> Stored data entries
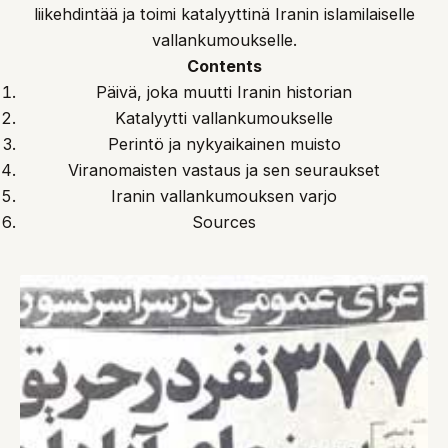
liikehdintää ja toimi katalyyttinä Iranin islamilaiselle
vallankumoukselle.
Contents
Päivä, joka muutti Iranin historian
Katalyytti vallankumoukselle
Perintö ja nykyaikainen muisto
Viranomaisten vastaus ja sen seuraukset
Iranin vallankumouksen varjo
Sources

> Exercise directions
Look over the entries for "vallankumoukselle", then copy every line that includes that string.

> Written response
vallankumoukselle.
Katalyytti vallankumoukselle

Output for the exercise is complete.